[What the exercise asks]:
What follows is a set of records. Copy them exactly and leave out the images.

··· Records for this exercise ···

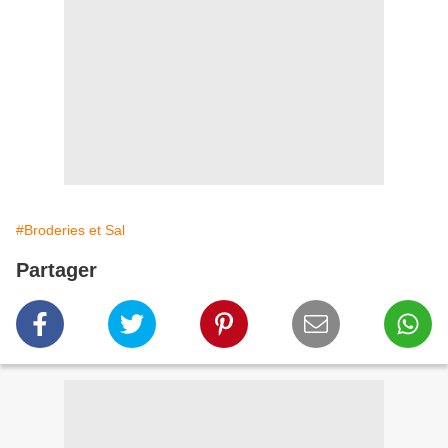
#Broderies et Sal
Partager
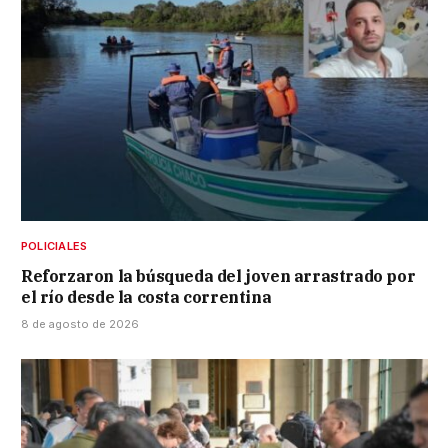
POLICIALES
Reforzaron la búsqueda del joven arrastrado por
el río desde la costa correntina
8 de agosto de 2026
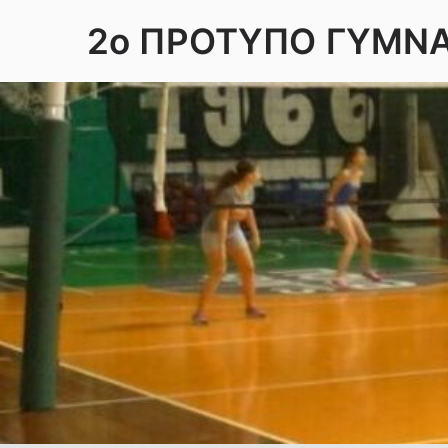
Skip
2ο ΠΡΟΤΥΠΟ ΓΥΜΝ
to
content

···

[Answer for this exercise]:
#Broderies et Sal
Partager
POLICIALES
Reforzaron la búsqueda del joven arrastrado por
el río desde la costa correntina
8 de agosto de 2026
Skip
2ο ΠΡΟΤΥΠΟ ΓΥΜΝ
to
content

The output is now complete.